Number of sex offences recorded by police hits new high
The number of sex crimes logged by police in England and Wales has hit another record and there were “substantial increases” as lockdown restrictions eased, figures show.
Police-recorded sexual offences reached their highest level in a 12-month period (183,587) in the year to December 2021. This was a 22% increase on 2020 (150,748) and up 13% from 2019 (163,067).
Numbers of crimes recorded were lower during lockdowns but there have been “substantial increases since April 2021”, according to the Office for National Statistics (ONS).
Some 37% of sexual offences recorded (67,125) were rapes – a 21% rise from 55,592 in the 12 months to December 2020.
The ONS said the latest statistics may reflect a “number of factors”, including the “impact of high-profile incidents, media coverage and campaigns on people’s willingness to report incidents to the police, as well as a potential increase in the number of victims”.
It comes as separate figures showed the proportion of suspects being taken to court has fallen to a new record low and remains the lowest for rape cases.
While total police-recorded crime saw the “lowest number of offences in the first quarter of the year (January-March 2021)”, during lockdown, from April “recorded crime returned to the levels seen before the pandemic”, according to the ONS report.
It added: “Since restrictions were lifted following the third national lockdown in early 2021, police-recorded crime data show indications that certain offence types are returning to or exceeding the levels seen before the pandemic.
“While violence and sexual offences recorded by the police have exceeded pre-pandemic levels, theft offences and robbery remain at a lower level despite increases over the last nine months.”
Overall police-recorded violence increased by 13% from 1,780,556 to 2,017,307 in the year ending December 2021, compared with the previous year.
There were 895,782 offences (not including fraud crimes) flagged as domestic abuse-related in 2021, representing a 7% increase from 839,376 offences in the previous year and a 20% increase from 746,219 offences in the 12 months to March 2019.
Stalking and harassment rose by 19%, from 564,591 offences recorded by police in 2020 to 673,129 in 2021.
The increase may be caused by better recording of offences by police forces and victims being more confident in coming forward, the ONS said.
Meanwhile, a Metropolitan Police chief described stalking as a growing “phenomenon” after the force saw cases go from 200 per month before April 2020, to more than 1,000 per month in the past year.
A total of 6.1 million offences were recorded by police in England and Wales in 2021, including fraud and computer misuse.
This was up 8% from 5.6 million in 2020 but roughly the same number as recorded in the 12 months to March 2020, before the coronavirus outbreak.
Separate figures published by the ONS, based on its regular crime survey of England and Wales, suggest that adults experienced 12.8 million offences in 2021, up 18% compared with 2019.
This was “driven by a 54% increase in fraud and computer misuse offences”, which offset falls in other types of crimes such as a 15% drop in theft, the ONS said.
Victims’ Commissioner for England and Wales, Dame Vera Baird, said while it was “encouraging” that more victims were coming forward, she warned that the charging rate “remains in the doldrums”.
She added: “Close to a year since the publication of the Government’s end-to-end rape review, we are yet to see any substantive improvement.

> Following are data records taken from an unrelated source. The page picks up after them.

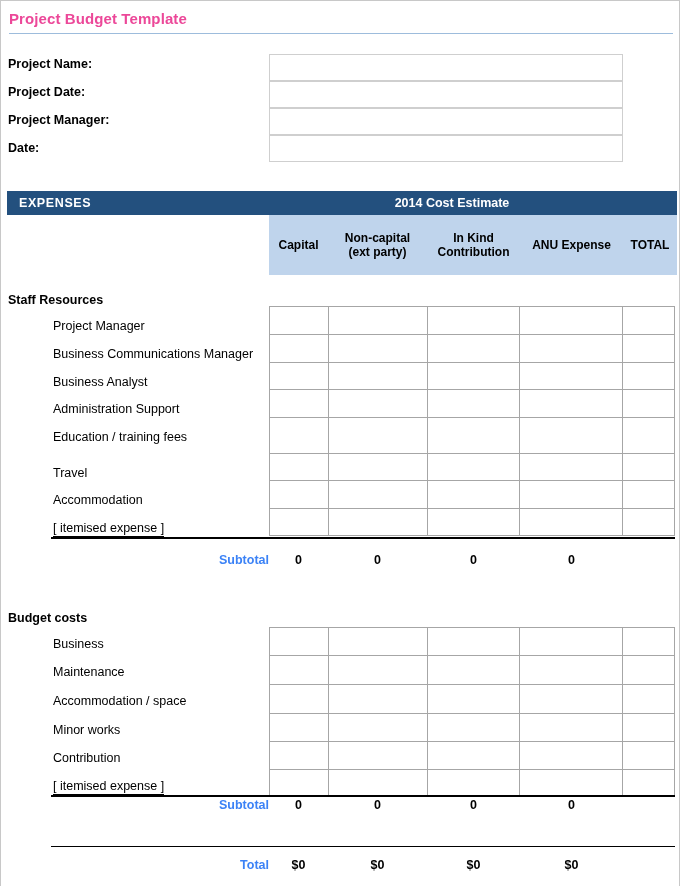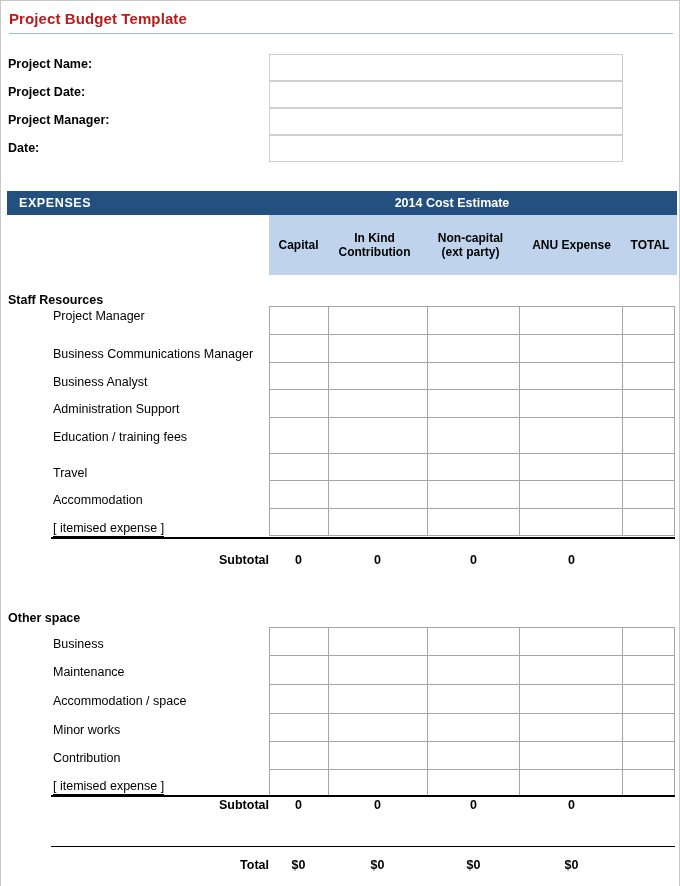--- a/index.html
+++ b/index.html
@@ -33,7 +33,7 @@
   .doc-title {
     font-size: 15px;
     font-weight: bold;
-    color: #b91c1c;
+    color: #ec4899;
     letter-spacing: 0.1px;
     line-height: 18px;
     padding-bottom: 5px;

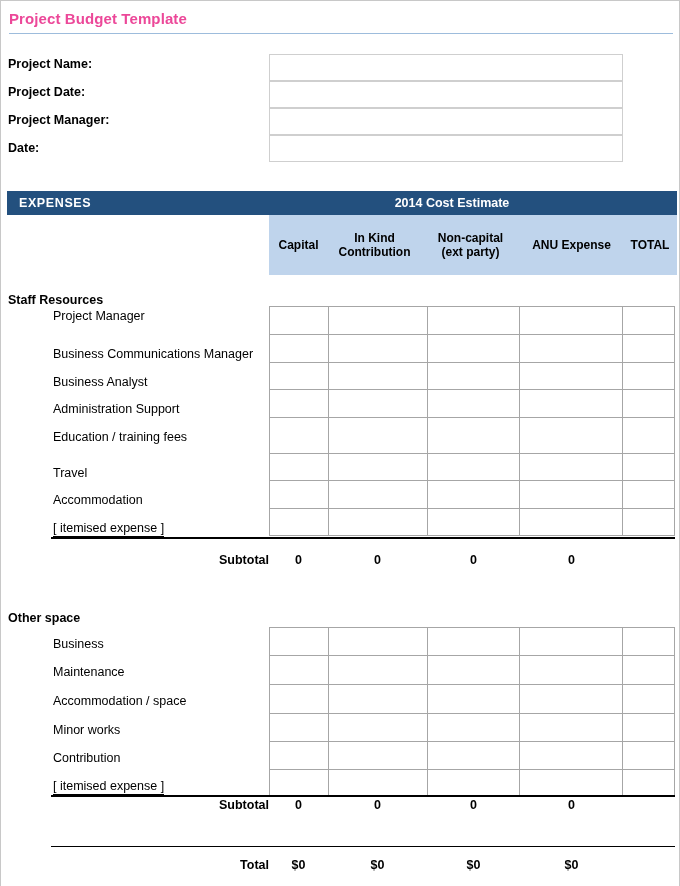--- a/index.html
+++ b/index.html
@@ -257,13 +257,13 @@
 
   <div class="colhead">
     <div class="ch ch-capital">Capital</div>
+    <div class="ch ch-noncapital">
+      <div>Non-capital</div>
+      <div>(ext party)</div>
+    </div>
     <div class="ch ch-inkind">
       <div>In Kind</div>
       <div>Contribution</div>
-    </div>
-    <div class="ch ch-noncapital">
-      <div>Non-capital</div>
-      <div>(ext party)</div>
     </div>
     <div class="ch ch-anu">ANU Expense</div>
     <div class="ch ch-total">TOTAL</div>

The Government’s promise to return to 2016/17 levels of prosecutions by the end of this Parliament remains a pipedream …
“My hope is that we do not betray these victims’ trust like we have failed so many victims in the past.”
Diana Fawcett, chief executive of the charity Victim Support, said: “We are seriously concerned that sexual offences have reached a record high for the second year in a row.
“Sadly, these figures reflect what we’re seeing – the number of sexual violence cases referred to us have increased by a third since before the pandemic.
“Tackling this insidious violence needs to be the government’s top priority, alongside ensuring all victims are treated with respect and given support to recover.”
Labour’s shadow home secretary Yvette Cooper said the figures “show the grim truth that crime is going up and prosecutions and community penalties are going down”, claiming that under a Conservative government “more criminals are getting away with it and more victims are being let down”.